La faille de l’humanité

Dans son premier roman La Faille Ethics, Laurent Jayr spécule sur les enjeux du monde de la finance et dépeint les risques potentiels de ce système codifié et manipulateur. Lui-même développeur de codes informatiques et témoin d’opérations bancaires, Jayr propose une intrigue réaliste et captivante fondée sur une combinaison d’expérience personnelle et d’imagination contagieuse.

L’histoire de ce polar se déroule principalement à la Rue du Rhône, au centre de la mythique Genève et au cœur d’Helvedys, une entreprise gérée par Alex Pierrefranc, CEO, et son partenaire Antoine Dargaud, dont l’ingénieuse invention changera le cours de leurs vies. Il s’agit d’Ethics, un robot de trading capable de spéculer sur les marchés boursiers. Pour Antoine Dargaud, « le plus important est la proximité avec Ethics… poser sa main sur les lames du serveur et sentir les ondulations électromagnétiques de son robot ». Mais quelle belle ironie quand Ethics, dont le nom est censé incarner la morale, dévoile des failles insoupçonnées. Que faire d’un robot qu’on croyait maîtriser mais qui réussit à s’émanciper dans l’univers financier, attirant ainsi l’attention de la presse et même des magnats de Wall Street ? De Genève à Zurich, Londres et New York City, cette histoire d’amour entre un homme et un robot se transforme rapidement en une affaire dangereuse pour les deux cofondateurs d’Helvedys. Leur amour pour Ethics sera-t-il assez fort pour en payer le prix?

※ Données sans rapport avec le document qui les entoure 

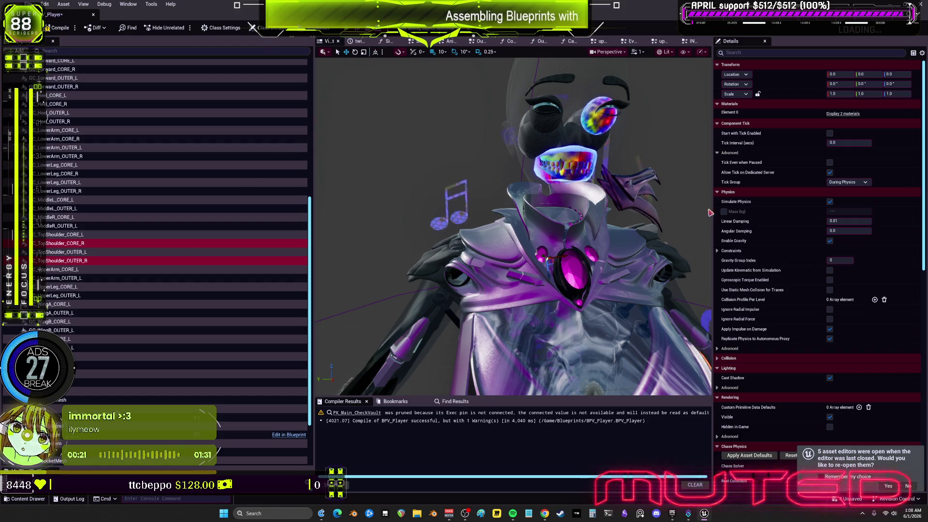
click(863, 85)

De manière linéaire, l’auteur déplie l’enquête d’Ethics qui a lieu entre 2009 et 2010, à l’époque de la crise des subprimes. Certes un lecteur novice dans le domaine financier se sent d’abord interpellé par l’obscur langage de la finance – trading, start up, back up, spreader – des termes étrangers qui le dépassent. Mais l’écriture subtile du récit crée un suspense envoûtant qui nous aide à surmonter ces incertitudes. On n’a pas le choix, pour résoudre le mystère, il faut continuer la lecture. 

Plus on tourne les pages, plus nous déchiffrons l’énigme de la faille Ethics, mais pas sans tomber d’abord sur plusieurs fausses pistes. Le lecteur est emporté par une méfiance totale envers tous les personnages ; comme Antoine Dargaud, on se sent pris au piège. Le suspense augmente à mesure que l’action s’accélère, on ne peut plus lâcher le livre. Les secrets du système bancaire se dévoilent et la cruelle vérité se révèle enfin. Dans un monde impitoyable géré par l’argent, où la technologie ne cesse de faire des prouesses, l’humanité sera-t-elle sauvée ?


Laurent Jayr, La Faille Ethics, Presses Littéraires de Fribourg, 2021, 340 p., 20 CHF.